▶ **Data shown**

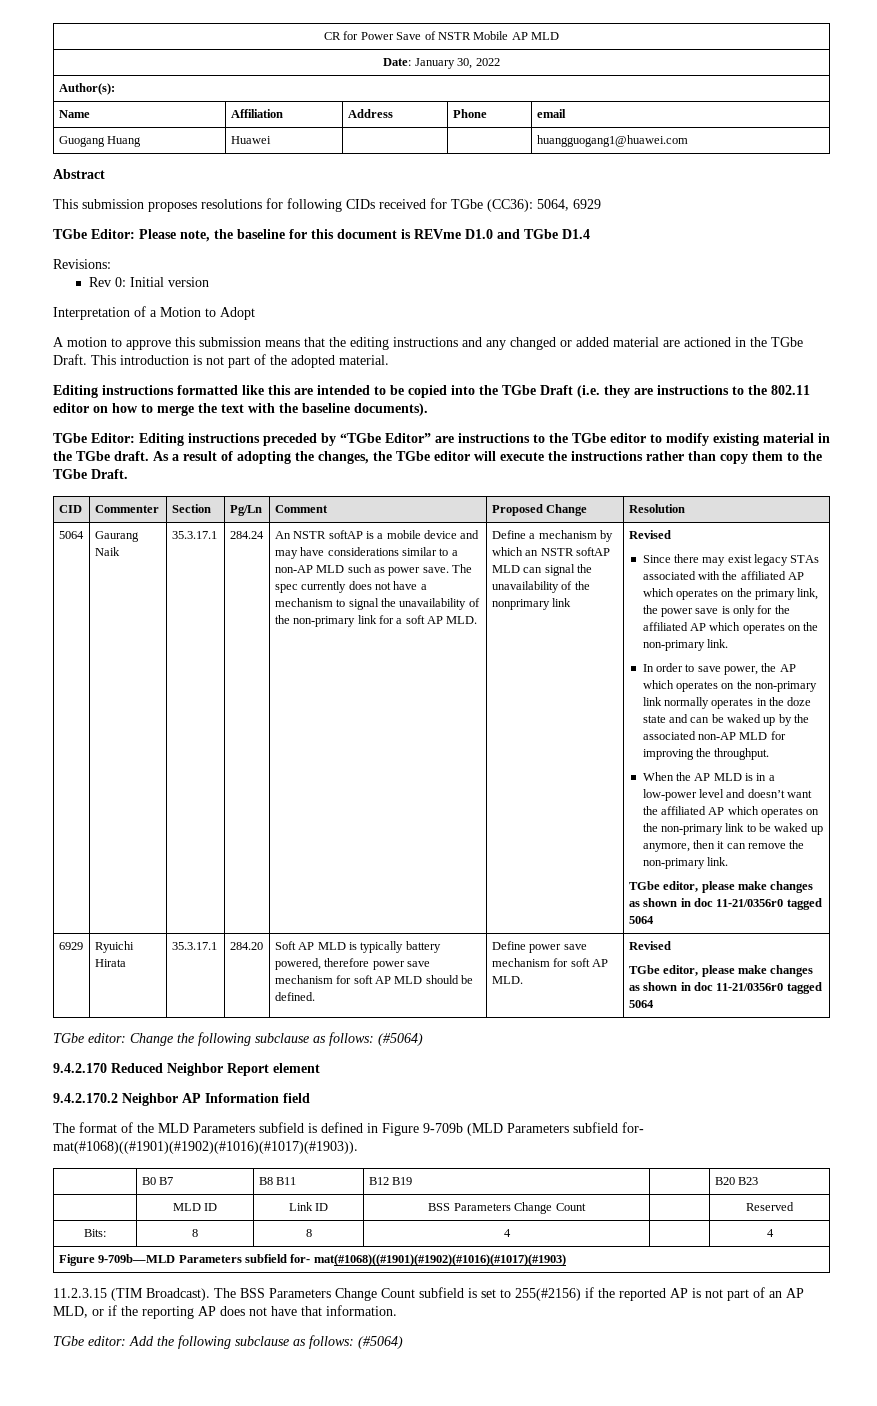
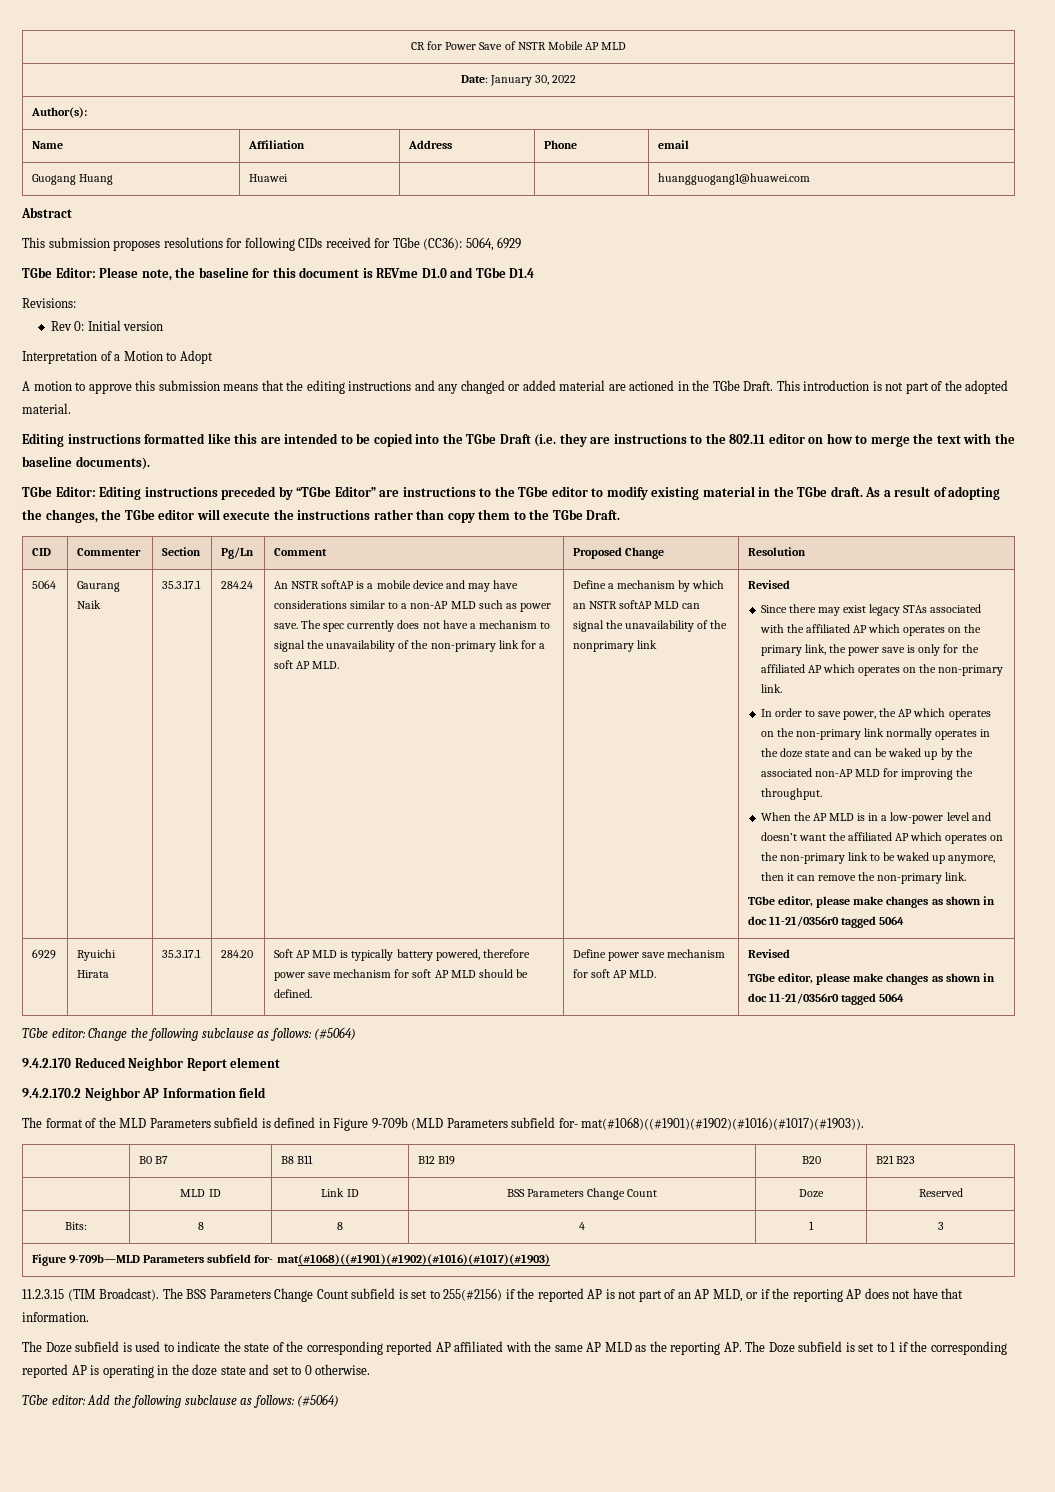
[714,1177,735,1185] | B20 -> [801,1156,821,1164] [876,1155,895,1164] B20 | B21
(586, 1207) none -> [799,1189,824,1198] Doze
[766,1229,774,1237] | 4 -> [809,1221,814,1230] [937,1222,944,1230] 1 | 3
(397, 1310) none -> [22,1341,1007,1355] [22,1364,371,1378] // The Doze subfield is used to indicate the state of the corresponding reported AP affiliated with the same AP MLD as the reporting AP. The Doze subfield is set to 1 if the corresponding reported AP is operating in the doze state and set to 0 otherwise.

---

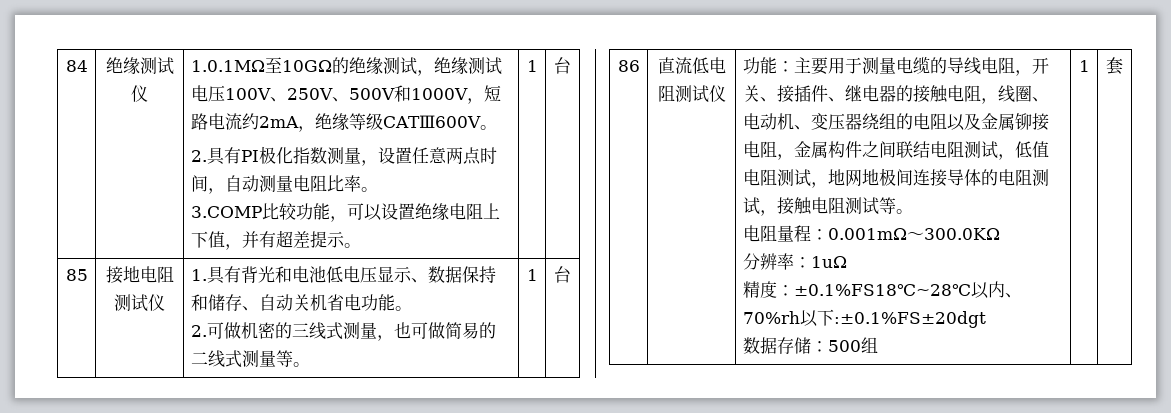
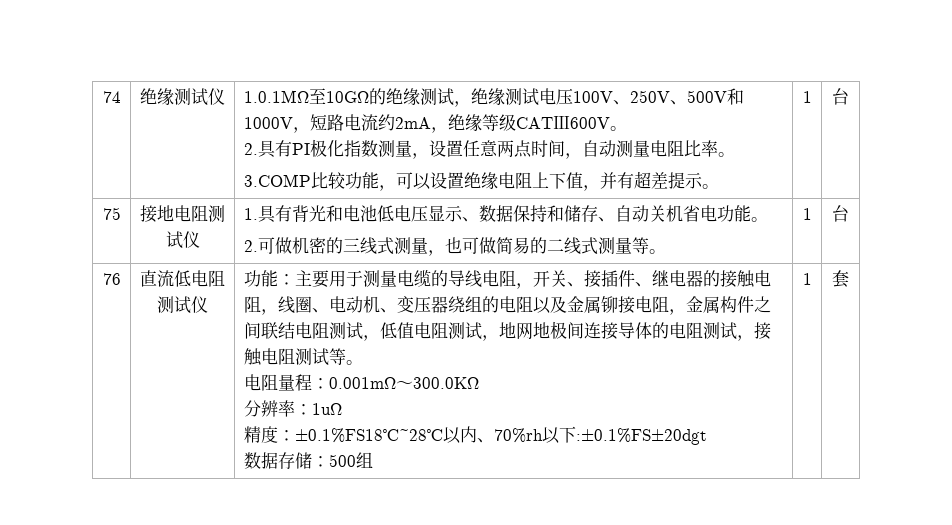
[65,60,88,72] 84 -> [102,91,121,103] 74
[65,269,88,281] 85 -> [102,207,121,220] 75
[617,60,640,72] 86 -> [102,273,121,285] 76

...

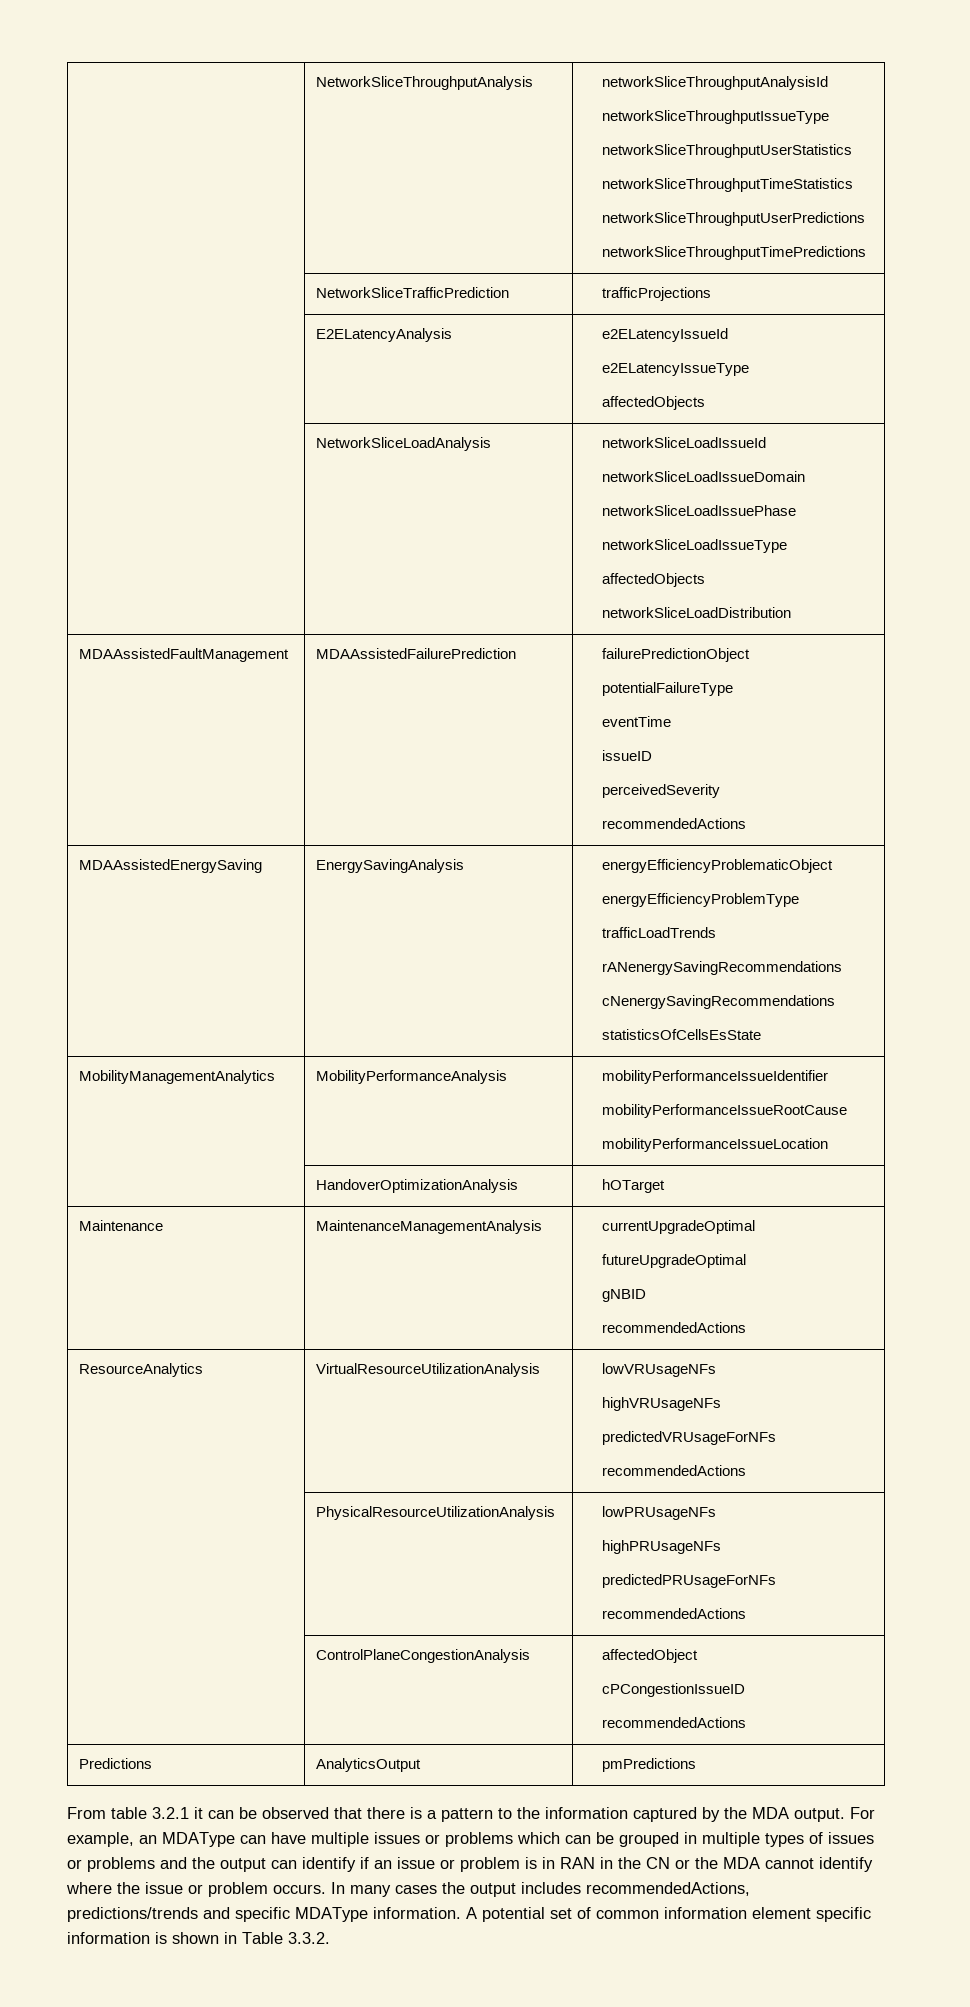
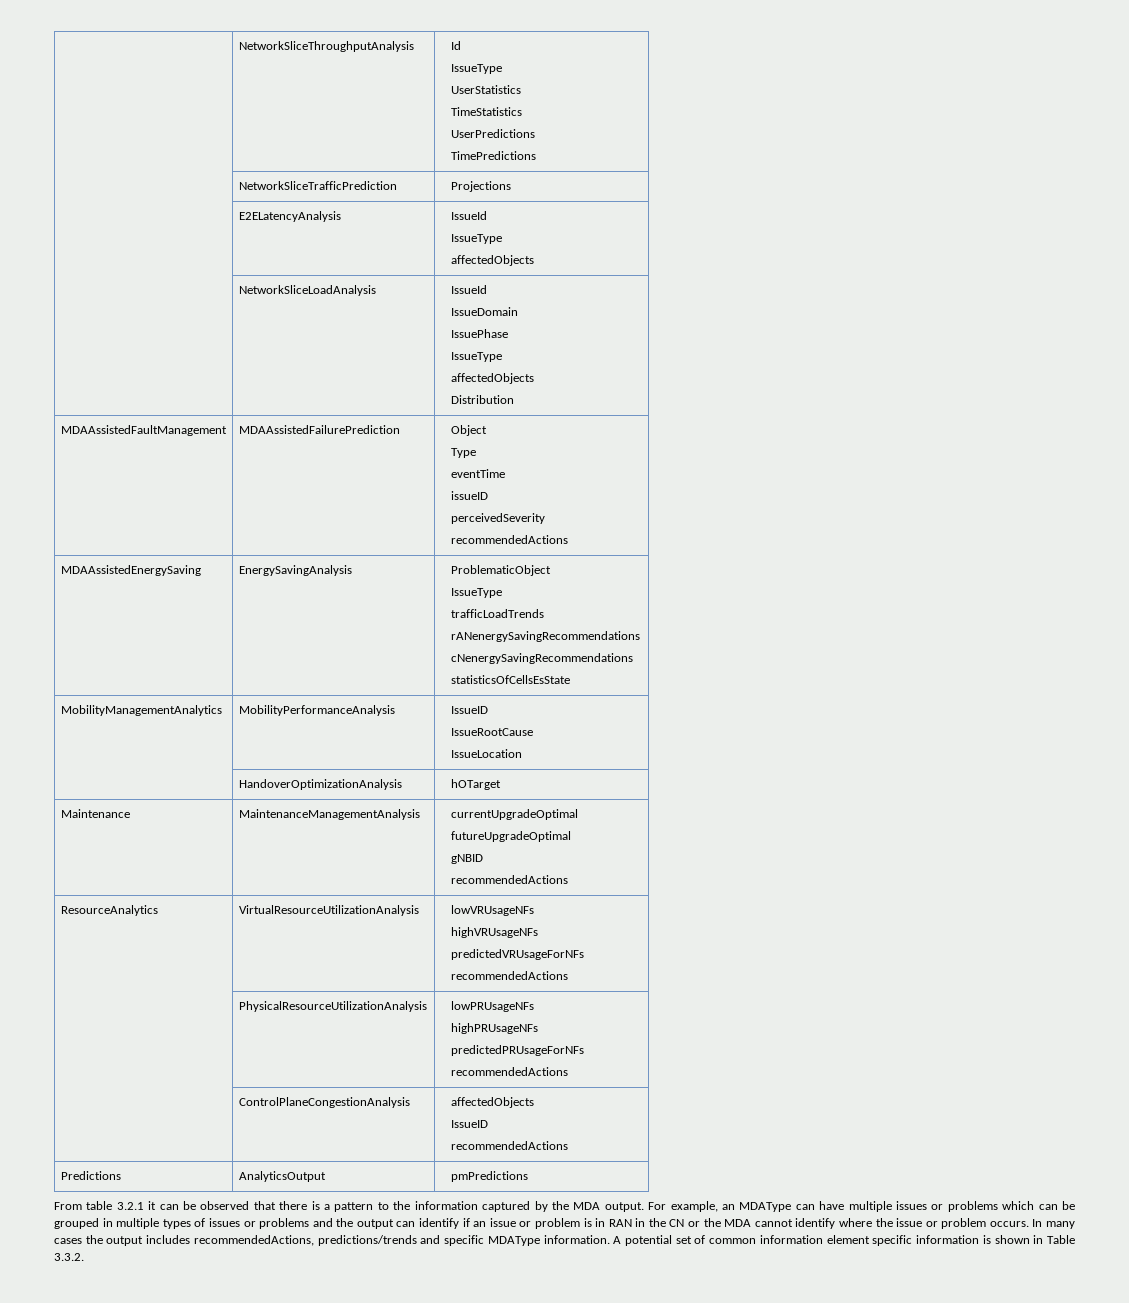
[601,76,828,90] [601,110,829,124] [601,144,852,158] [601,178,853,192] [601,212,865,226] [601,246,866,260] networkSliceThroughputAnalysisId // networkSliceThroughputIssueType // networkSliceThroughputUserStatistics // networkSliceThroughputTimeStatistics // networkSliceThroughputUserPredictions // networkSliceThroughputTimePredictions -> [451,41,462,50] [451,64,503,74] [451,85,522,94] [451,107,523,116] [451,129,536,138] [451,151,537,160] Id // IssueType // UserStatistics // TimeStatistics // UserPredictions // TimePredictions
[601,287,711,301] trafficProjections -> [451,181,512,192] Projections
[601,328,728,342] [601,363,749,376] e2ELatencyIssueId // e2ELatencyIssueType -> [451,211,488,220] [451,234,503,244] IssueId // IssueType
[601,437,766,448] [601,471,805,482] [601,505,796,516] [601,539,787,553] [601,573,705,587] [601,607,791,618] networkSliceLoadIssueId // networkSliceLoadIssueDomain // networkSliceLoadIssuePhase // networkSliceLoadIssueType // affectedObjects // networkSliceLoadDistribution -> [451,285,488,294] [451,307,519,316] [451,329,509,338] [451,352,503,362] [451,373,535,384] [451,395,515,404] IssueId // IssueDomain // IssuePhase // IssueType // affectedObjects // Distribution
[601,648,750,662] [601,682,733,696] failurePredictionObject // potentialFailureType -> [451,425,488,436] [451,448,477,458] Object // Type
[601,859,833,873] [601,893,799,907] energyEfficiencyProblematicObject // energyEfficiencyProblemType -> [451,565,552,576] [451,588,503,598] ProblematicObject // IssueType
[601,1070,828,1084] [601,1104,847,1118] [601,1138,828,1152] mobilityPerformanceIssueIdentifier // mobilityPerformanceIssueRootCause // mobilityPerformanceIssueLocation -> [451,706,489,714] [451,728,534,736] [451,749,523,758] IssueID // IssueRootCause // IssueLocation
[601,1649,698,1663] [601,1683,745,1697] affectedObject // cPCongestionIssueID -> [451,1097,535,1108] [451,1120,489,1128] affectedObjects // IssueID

▶ **Exercise**
Lines containing the string "affectedObjects" in the entries above should be counted. State that number alone.

▶ **Written response**
2